DIRECTIONS FOR THIS TASK » Lines with the word "reset" are the answer; copy each of them from the data below.

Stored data
<<<<

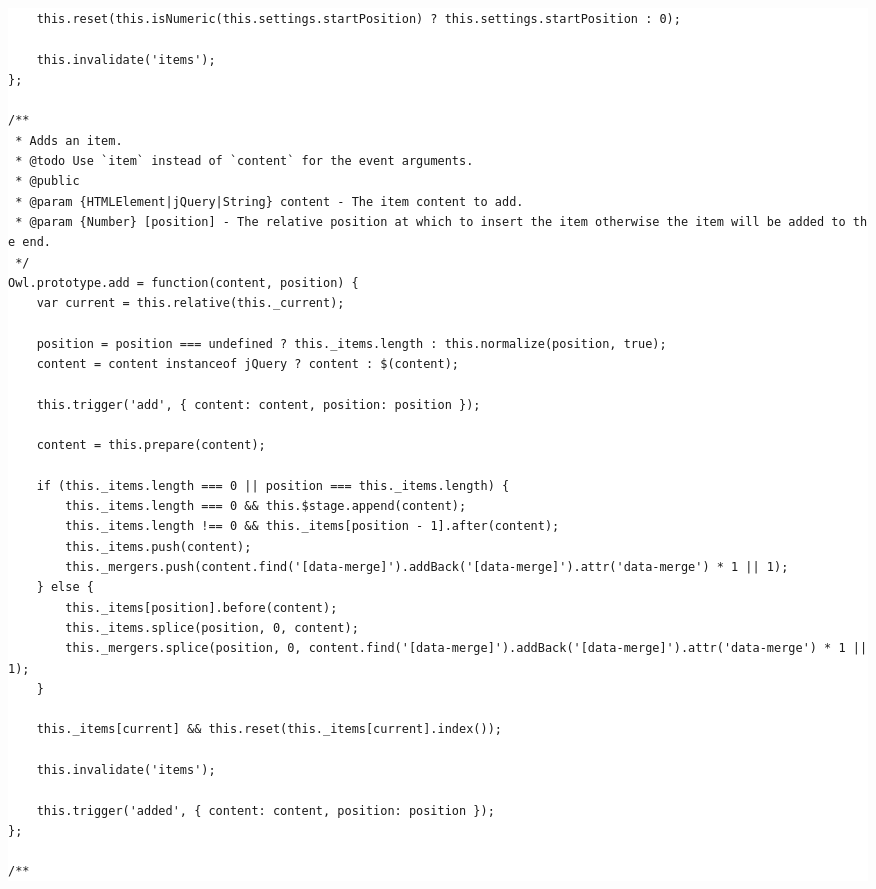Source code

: 		this.reset(this.isNumeric(this.settings.startPosition) ? this.settings.startPosition : 0);

		this.invalidate('items');
	};

	/**
	 * Adds an item.
	 * @todo Use `item` instead of `content` for the event arguments.
	 * @public
	 * @param {HTMLElement|jQuery|String} content - The item content to add.
	 * @param {Number} [position] - The relative position at which to insert the item otherwise the item will be added to the end.
	 */
	Owl.prototype.add = function(content, position) {
		var current = this.relative(this._current);

		position = position === undefined ? this._items.length : this.normalize(position, true);
		content = content instanceof jQuery ? content : $(content);

		this.trigger('add', { content: content, position: position });

		content = this.prepare(content);

		if (this._items.length === 0 || position === this._items.length) {
			this._items.length === 0 && this.$stage.append(content);
			this._items.length !== 0 && this._items[position - 1].after(content);
			this._items.push(content);
			this._mergers.push(content.find('[data-merge]').addBack('[data-merge]').attr('data-merge') * 1 || 1);
		} else {
			this._items[position].before(content);
			this._items.splice(position, 0, content);
			this._mergers.splice(position, 0, content.find('[data-merge]').addBack('[data-merge]').attr('data-merge') * 1 || 1);
		}

		this._items[current] && this.reset(this._items[current].index());

		this.invalidate('items');

		this.trigger('added', { content: content, position: position });
	};

	/**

>>>>

SOLUTION »
: 		this.reset(this.isNumeric(this.settings.startPosition) ? this.settings.startPosition : 0);
		this._items[current] && this.reset(this._items[current].index());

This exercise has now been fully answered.